Saved entries:

--- START ---

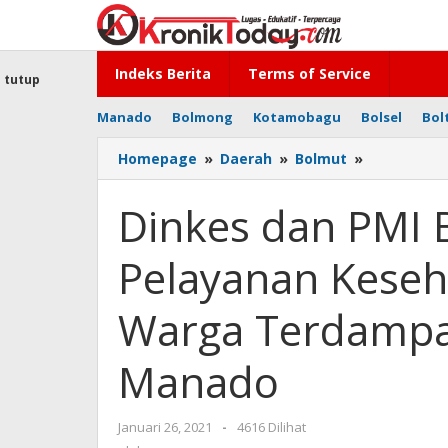
Lewati
ke
konten
Indeks Berita
Terms of Service
tutup
Manado
Bolmong
Kotamobagu
Bolsel
Bol
Homepage
»
Daerah
»
Bolmut
»
Dinkes
dan
PMI
Dinkes dan PMI 
Bolmut
Berikan
Pelayanan Keseh
Pelayanan
Kesehatan
Gratis
Warga Terdampa
untuk
Warga
Manado
Terdampa
Bencana
Alam
Januari 26, 2021
oleh
-
4616 Dilihat
di
-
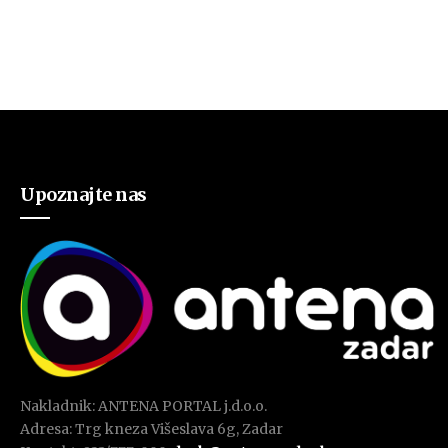
Upoznajte nas
Nakladnik: ANTENA PORTAL j.d.o.o.
Adresa: Trg kneza Višeslava 6g, Zadar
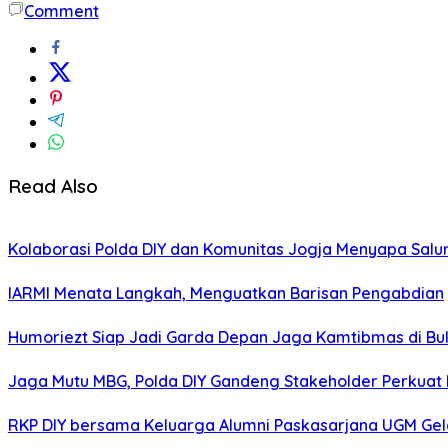
Comment
Read Also
Kolaborasi Polda DIY dan Komunitas Jogja Menyapa Salur
IARMI Menata Langkah, Menguatkan Barisan Pengabdian
Humoriezt Siap Jadi Garda Depan Jaga Kamtibmas di Bul
Jaga Mutu MBG, Polda DIY Gandeng Stakeholder Perkua
RKP DIY bersama Keluarga Alumni Paskasarjana UGM Gel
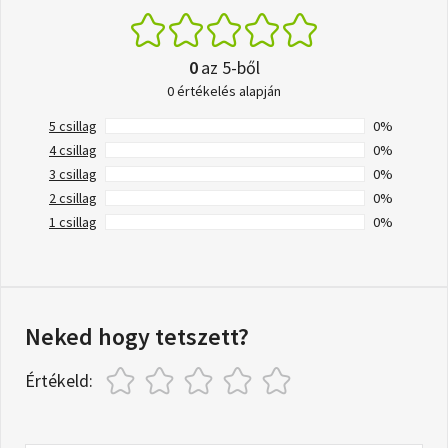
0
az 5-ből
0 értékelés alapján
5 csillag
0%
4 csillag
0%
3 csillag
0%
2 csillag
0%
1 csillag
0%
Neked hogy tetszett?
Értékeld:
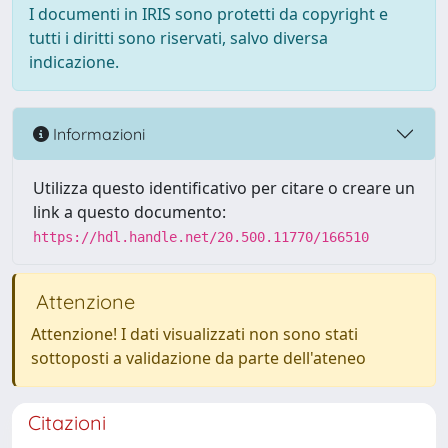
I documenti in IRIS sono protetti da copyright e
tutti i diritti sono riservati, salvo diversa
indicazione.
Informazioni
Utilizza questo identificativo per citare o creare un
link a questo documento:
https://hdl.handle.net/20.500.11770/166510
Attenzione
Attenzione! I dati visualizzati non sono stati
sottoposti a validazione da parte dell'ateneo
Citazioni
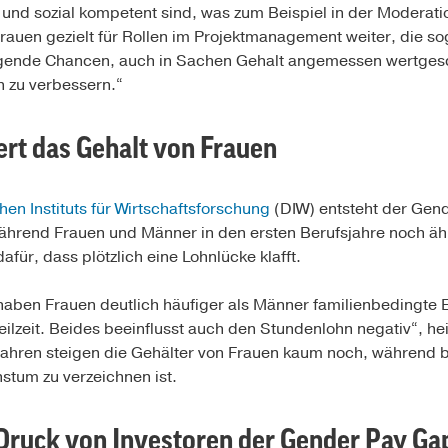
und sozial kompetent sind, was zum Beispiel in der Moderati
h Frauen gezielt für Rollen im Projektmanagement weiter, die s
agende Chancen, auch in Sachen Gehalt angemessen wertgesc
n zu verbessern.“
ert das Gehalt von Frauen
en Instituts für Wirtschaftsforschung
(DIW) entsteht der Gend
hrend Frauen und Männer in den ersten Berufsjahre noch ähnl
ür, dass plötzlich eine Lohnlücke klafft.
 haben Frauen deutlich häufiger als Männer familienbedingt
Teilzeit. Beides beeinflusst auch den Stundenlohn negativ“, he
Jahren steigen die Gehälter von Frauen kaum noch, während b
stum zu verzeichnen ist.
 Druck von Investoren der Gender Pay Ga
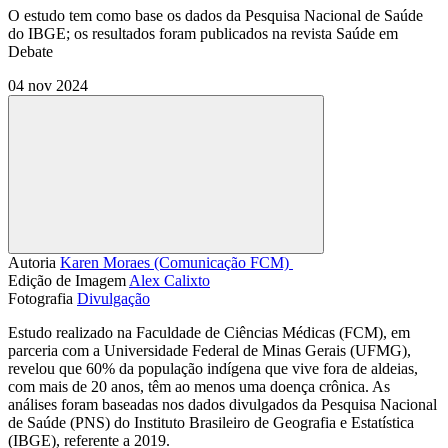
O estudo tem como base os dados da Pesquisa Nacional de Saúde
do IBGE; os resultados foram publicados na revista Saúde em
Debate
04 nov 2024
Compartilhar
Autoria
Karen Moraes (Comunicação FCM) 
Edição de Imagem
Alex Calixto
Fotografia
Divulgação
Estudo realizado na Faculdade de Ciências Médicas (FCM), em
parceria com a Universidade Federal de Minas Gerais (UFMG),
revelou que 60% da população indígena que vive fora de aldeias,
com mais de 20 anos, têm ao menos uma doença crônica. As
análises foram baseadas nos dados divulgados da Pesquisa Nacional
de Saúde (PNS) do Instituto Brasileiro de Geografia e Estatística
(IBGE), referente a 2019.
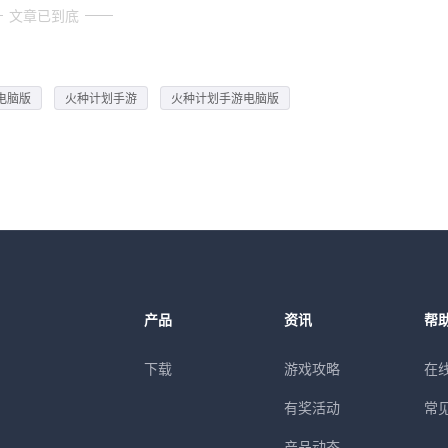
文章已到底
电脑版
火种计划手游
火种计划手游电脑版
产品
资讯
帮
下载
游戏攻略
在
有奖活动
常
产品动态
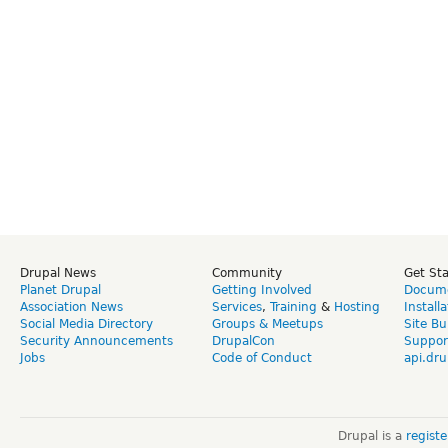
Drupal News
Community
Get St
Planet Drupal
Getting Involved
Docume
Association News
Services
,
Training
&
Hosting
Install
Social Media Directory
Groups & Meetups
Site Bu
Security Announcements
DrupalCon
Suppor
Jobs
Code of Conduct
api.dru
Drupal is a
regist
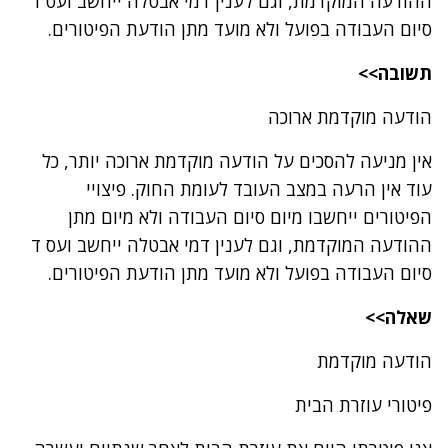
ההודעה המוקדמת, וגם לענין דמי אבטלה ייחשב ועס ד
סיום העבודה בפועל ולא מועד מתן הודעת הפיטורים.
תשובה>>
הודעה מוקדמת ארוכה
אין מניעה להסכים על הודעה מוקדמת ארוכה יותר, כל
עוד אין הרעה במצב העובד לעומת החוק. פיצויי
הפיטורים ייחשבו מיום סיום העבודה ולא מיום מתן
ההודעה המוקדמת, וגם לענין דמי אבטלה ייחשב ועס ד
סיום העבודה בפועל ולא מועד מתן הודעת הפיטורים.
שאלה>>
הודעה מוקדמת
פיטורי עוזרת הבית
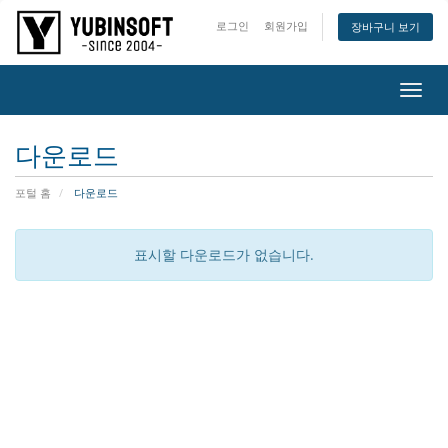
로그인
회원가입
장바구니 보기
메
뉴
열
다운로드
기/
닫
포털 홈
다운로드
기
표시할 다운로드가 없습니다.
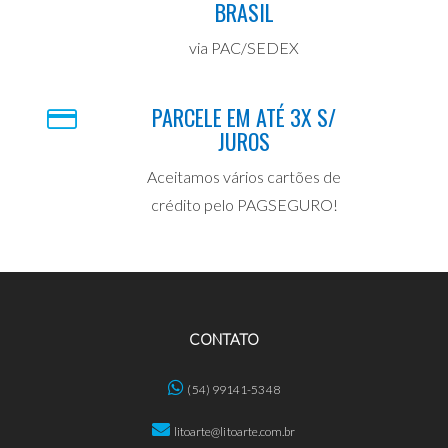
BRASIL
via PAC/SEDEX
PARCELE EM ATÉ 3X S/
JUROS
Aceitamos vários cartões de
crédito pelo PAGSEGURO!
CONTATO
(54) 99141-5348
litoarte@litoarte.com.br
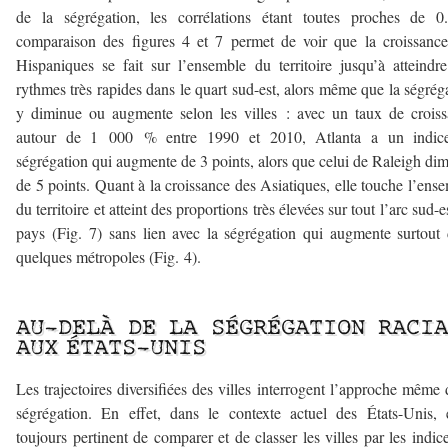
de la ségrégation, les corrélations étant toutes proches de 0
comparaison des figures 4 et 7 permet de voir que la croissanc
Hispaniques se fait sur l’ensemble du territoire jusqu’à atteindr
rythmes très rapides dans le quart sud-est, alors même que la ségrég
y diminue ou augmente selon les villes : avec un taux de crois
autour de 1 000 % entre 1990 et 2010, Atlanta a un indic
ségrégation qui augmente de 3 points, alors que celui de Raleigh di
de 5 points. Quant à la croissance des Asiatiques, elle touche l’ens
du territoire et atteint des proportions très élevées sur tout l’arc sud-e
pays (Fig. 7) sans lien avec la ségrégation qui augmente surtout
quelques métropoles (Fig. 4).
–
AU-DELÀ DE LA SÉGRÉGATION RACI
AUX ÉTATS-UNIS
Les trajectoires diversifiées des villes interrogent l’approche même 
ségrégation. En effet, dans le contexte actuel des États-Unis, e
toujours pertinent de comparer et de classer les villes par les indic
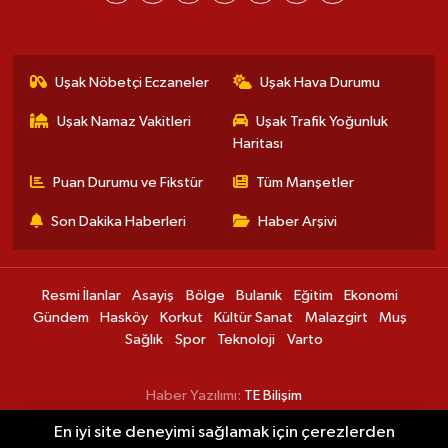
Uşak Nöbetçi Eczaneler
Uşak Hava Durumu
Uşak Namaz Vakitleri
Uşak Trafik Yoğunluk
Haritası
Puan Durumu ve Fikstür
Tüm Manşetler
Son Dakika Haberleri
Haber Arşivi
Resmi İlanlar
Asayiş
Bölge
Bulanık
Eğitim
Ekonomi
Gündem
Hasköy
Korkut
Kültür Sanat
Malazgirt
Muş
Sağlık
Spor
Teknoloji
Varto
Haber Yazılımı:
TE Bilişim
En iyi site deneyimi sağlamak için çerezlerden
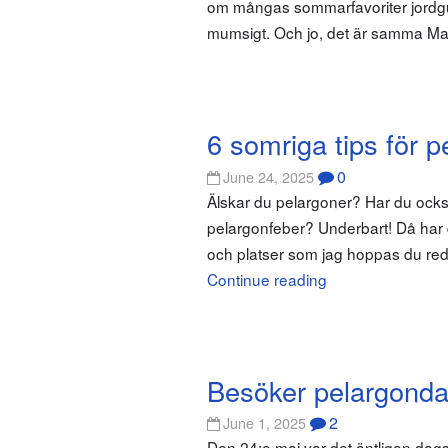
om mångas sommarfavoriter jordgu
mumsigt. Och jo, det är samma M
6 somriga tips för 
0
June 24, 2025
Älskar du pelargoner? Har du ocks
pelargonfeber? Underbart! Då har d
och platser som jag hoppas du reda
Continue reading
Besöker pelargonda
2
June 1, 2025
Den 24:e maj var det äntligen dags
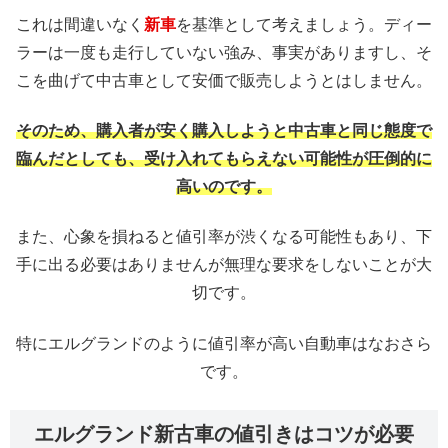
これは間違いなく
新車
を基準として考えましょう。ディー
ラーは一度も走行していない強み、事実がありますし、そ
こを曲げて中古車として安価で販売しようとはしません。
そのため、購入者が安く購入しようと中古車と同じ態度で
臨んだとしても、受け入れてもらえない可能性が圧倒的に
高いのです。
また、心象を損ねると値引率が渋くなる可能性もあり、下
手に出る必要はありませんが無理な要求をしないことが大
切です。
特にエルグランドのように値引率が高い自動車はなおさら
です。
エルグランド新古車の値引きはコツが必要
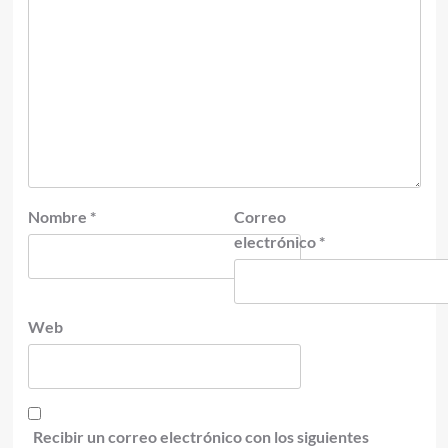
Nombre
*
Correo
electrónico
*
Web
Recibir un correo electrónico con los siguientes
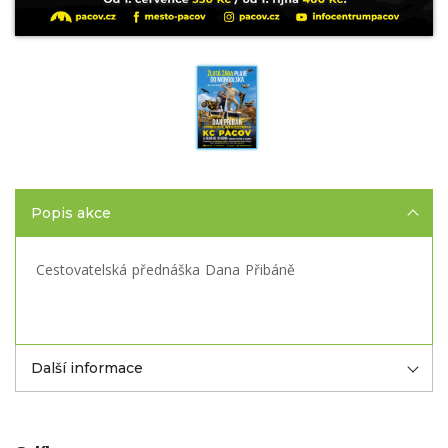
Popis akce
Cestovatelská přednáška Dana Přibáně
Další informace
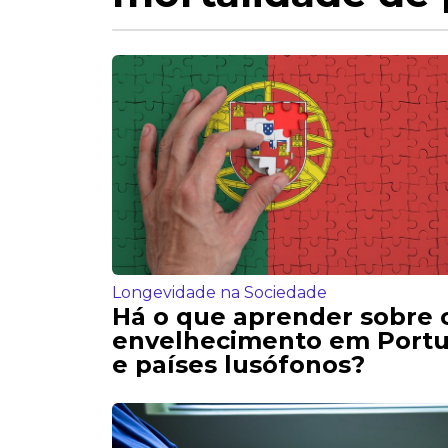
Longevidade na Sociedade
Há o que aprender sobre 
envelhecimento em Portu
e países lusófonos?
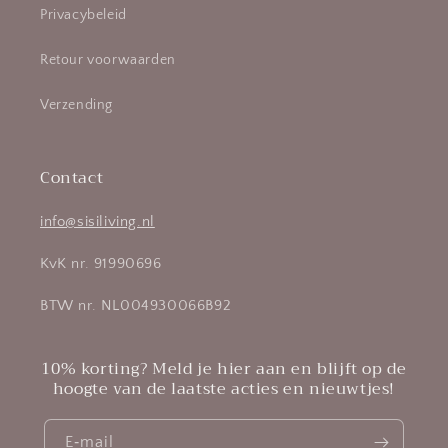
Privacybeleid
Retour voorwaarden
Verzending
Contact
info@sisiliving.nl
KvK nr. 91990696
BTW nr. NL004930066B92
10% korting? Meld je hier aan en blijft op de
hoogte van de laatste acties en nieuwtjes!
E‑mail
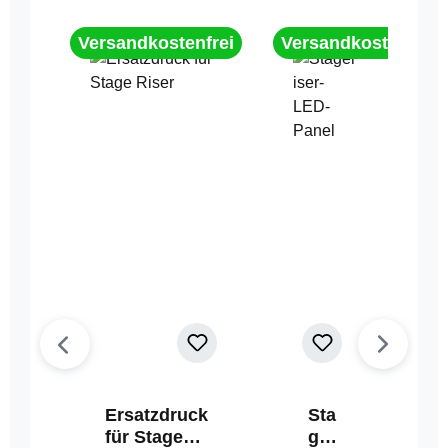
Versandkostenfrei
Versandkostenfrei
Ersatzdruck
Sta
für Stage
geri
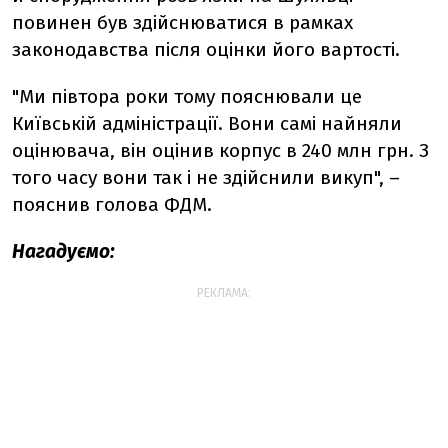
повинен був здійснюватися в рамках
законодавства після оцінки його вартості.
"Ми півтора роки тому пояснювали це
Київській адміністрації. Вони самі найняли
оцінювача, він оцінив корпус в 240 млн грн. З
того часу вони так і не здійснили викуп", –
пояснив голова ФДМ.
Нагадуємо:
РЕКЛАМА:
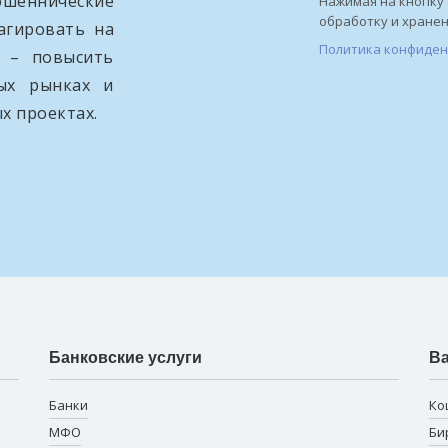
ошеннические
Нажимая на кнопку 
обработку и хране
агировать на
Политика конфиде
и – повысить
вых рынках и
х проектах.
Банковские услуги
В
Банки
Ко
МФО
Би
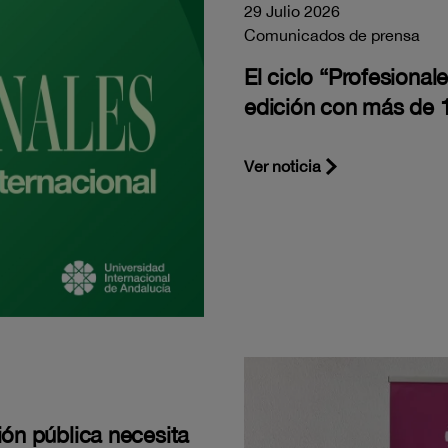
29 Julio 2026
Comunicados de prensa
El ciclo “Profesiona
edición con más de 1
Ver noticia
ión pública necesita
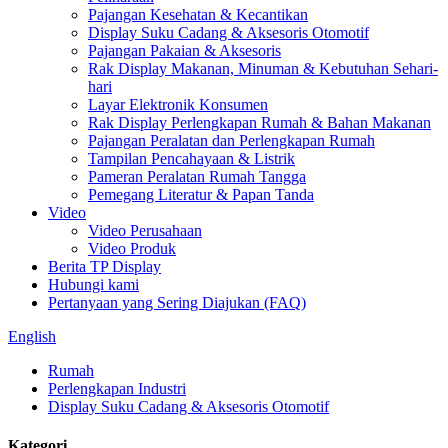
Pajangan Kesehatan & Kecantikan
Display Suku Cadang & Aksesoris Otomotif
Pajangan Pakaian & Aksesoris
Rak Display Makanan, Minuman & Kebutuhan Sehari-
hari
Layar Elektronik Konsumen
Rak Display Perlengkapan Rumah & Bahan Makanan
Pajangan Peralatan dan Perlengkapan Rumah
Tampilan Pencahayaan & Listrik
Pameran Peralatan Rumah Tangga
Pemegang Literatur & Papan Tanda
Video
Video Perusahaan
Video Produk
Berita TP Display
Hubungi kami
Pertanyaan yang Sering Diajukan (FAQ)
English
Rumah
Perlengkapan Industri
Display Suku Cadang & Aksesoris Otomotif
Kategori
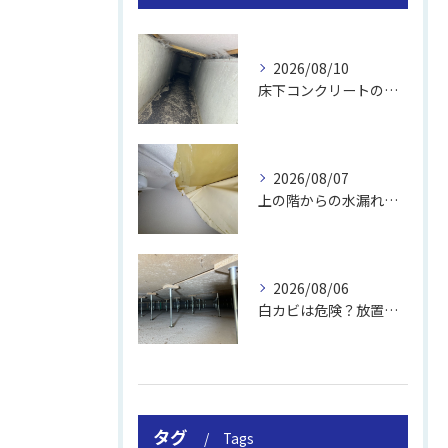
2026/08/10
床下コンクリートの除カビ｜施工事例と流れ
2026/08/07
上の階からの水漏れでカビ｜対処法と業者
2026/08/06
白カビは危険？放置のリスクと取り方
タグ
Tags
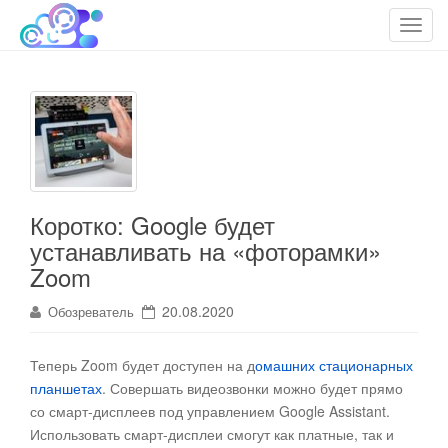
cloudteh.ru
Облако технологий
T
o
g
g
l
e
n
a
v
Коротко: Google будет
i
устанавливать на «фоторамки»
g
Zoom
a
t
20.08.2020
Обозреватель
i
o
Теперь Zoom будет доступен на д
омашних стационарных
n
планшетах
. Совершать видеозвонки можно будет прямо
со смарт-дисплеев под управлением Google Assistant.
Использовать смарт-дисплеи смогут как платные, так и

--- END ---

Put the lines of the listing into a numbered list, starting at the line that contains "I documenti in" and ending after the line that contains "Druck von Investoren der Gender Pay Ga". Omit blank lines and leave out the pictures.

EXERCISE SOLUTION:
1. I documenti in IRIS sono protetti da copyright e
2. tutti i diritti sono riservati, salvo diversa
3. indicazione.
4. Informazioni
5. Utilizza questo identificativo per citare o creare un
6. link a questo documento:
7. https://hdl.handle.net/20.500.11770/166510
8. Attenzione
9. Attenzione! I dati visualizzati non sono stati
10. sottoposti a validazione da parte dell'ateneo
11. Citazioni
12. und sozial kompetent sind, was zum Beispiel in der Moderati
13. h Frauen gezielt für Rollen im Projektmanagement weiter, die s
14. agende Chancen, auch in Sachen Gehalt angemessen wertgesc
15. n zu verbessern.“
16. ert das Gehalt von Frauen
17. en Instituts für Wirtschaftsforschung
18. (DIW) entsteht der Gend
19. hrend Frauen und Männer in den ersten Berufsjahre noch ähnl
20. ür, dass plötzlich eine Lohnlücke klafft.
21.  haben Frauen deutlich häufiger als Männer familienbedingt
22. Teilzeit. Beides beeinflusst auch den Stundenlohn negativ“, he
23. Jahren steigen die Gehälter von Frauen kaum noch, während b
24. stum zu verzeichnen ist.
25.  Druck von Investoren der Gender Pay Ga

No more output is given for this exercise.